Vor allem aber fühlen sich die Häftlinge medizinisch schlecht versorgt. So sei ein Gefangener gestorben, weil eine Fuß-Infektion nicht vernünftig behandelt worden sei. Oft seien nur Schmerztabletten das Mittel der Wahl. Und auch der Psychologische Dienst funktioniere nicht.

Das Justizministerium ging auf die einzelnen Vorwürfe bislang nicht ein, will sie aber nach eigenen Angaben prüfen. Falls notwendig würden die erforderlichen Maßnahmen der Dienst- oder Fachaufsicht ergriffen, heißt es in einem Schreiben. Die Justizvollzugsanstalt Ravensburg behandele die Gefangenen entsprechend dem gesetzlich vorgegebenen Vollzugsziel der Resozialisierung.

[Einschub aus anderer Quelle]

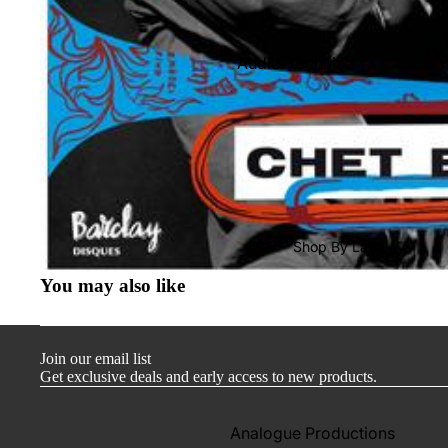
Audio-Technica
Cambridge Audio
Dr. Feickert
Focal
Kuzma
Hifi Rose
Shop By Label
LEAK
You may also like
Lehmann Audio
Mobile Fidelity (Electronics)
Join our email list
Lyra
Get exclusive deals and early access to new products.
Musical Fidelity
Ortofon
Analogue Productions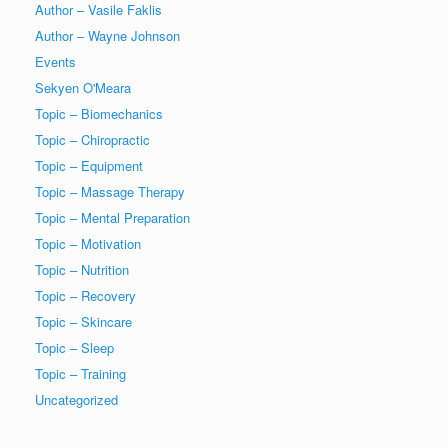
Author – Vasile Faklis
Author – Wayne Johnson
Events
Sekyen O'Meara
Topic – Biomechanics
Topic – Chiropractic
Topic – Equipment
Topic – Massage Therapy
Topic – Mental Preparation
Topic – Motivation
Topic – Nutrition
Topic – Recovery
Topic – Skincare
Topic – Sleep
Topic – Training
Uncategorized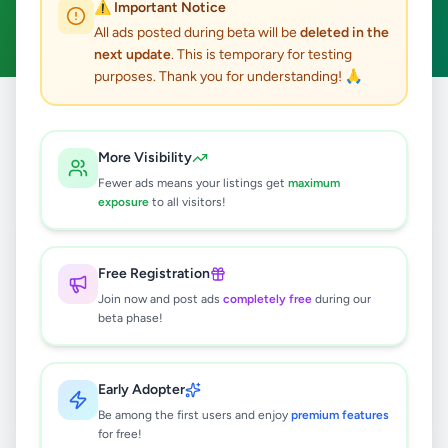
⚠️ Important Notice
Clear All
All ads posted during beta will be
deleted in the
next update
. This is temporary for testing
purposes. Thank you for understanding! 🙏
Home
/
All Ads
/
Kalutara
/
Matugama
/
Overseas Jobs
More Visibility
0
results found
Fewer ads means your listings get
maximum
exposure
to all visitors!
🔍
Free Registration
Join now and post ads
completely free
during our
beta phase!
No ads found
Try adjusting your filters or search terms
Early Adopter
Be among the first users and enjoy
premium features
for free!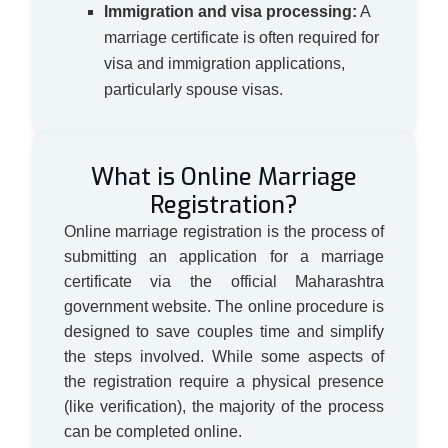
Immigration and visa processing:
A
marriage certificate is often required for
visa and immigration applications,
particularly spouse visas.
What is Online Marriage
Registration?
Online marriage registration is the process of
submitting an application for a marriage
certificate via the official Maharashtra
government website. The online procedure is
designed to save couples time and simplify
the steps involved. While some aspects of
the registration require a physical presence
(like verification), the majority of the process
can be completed online.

Anhaltspunkte für nachteilige Abweichungen in Bezug auf die Justizvollzugsanstalt Ravensburg im Vergleich zu anderen Justizvollzugsanstalten des Landes liegen der Aufsichtsbehörde im Rahmen der Fachaufsicht nicht vor.

Justiziministerium BW: Zuvor keine Kenntnis von Missständen

Man habe bis vor Kurzem ebenso wenig von dem Brief gewusst wie die Ravensburger Anstaltsleitung, so das Ministerium. Der Brief von rund 80 Gefangenen war an mehrere Medien gegangen, so auch an die "Südwest Presse". Sie hatte zuerst darüber berichtet.

Neubau der Justizvollzugsanstalt Hinzistobel in Ravensburg.
80 Gefangene der JVA Hinzistobel haben massive Vorwürfe gegen das Gefängnis erhoben.

Die Ravensburger Justizvollzugsanstalt Hinzistobel hat seit der Erweiterung im vergangenen Jahr Platz für 389 Häftlinge. Derzeit sei sie mit 409 Gefangenen überbelegt, heißt es im Schreiben des Justiziministeriums. Hintergrund der Überbelegung seien im Juni in der Justizvollzugsanstalt Adelsheim kurzfristig erforderlich gewordene Baumaßnahmen, die jedoch im September/Oktober 2024 abgeschlossen sein sollen.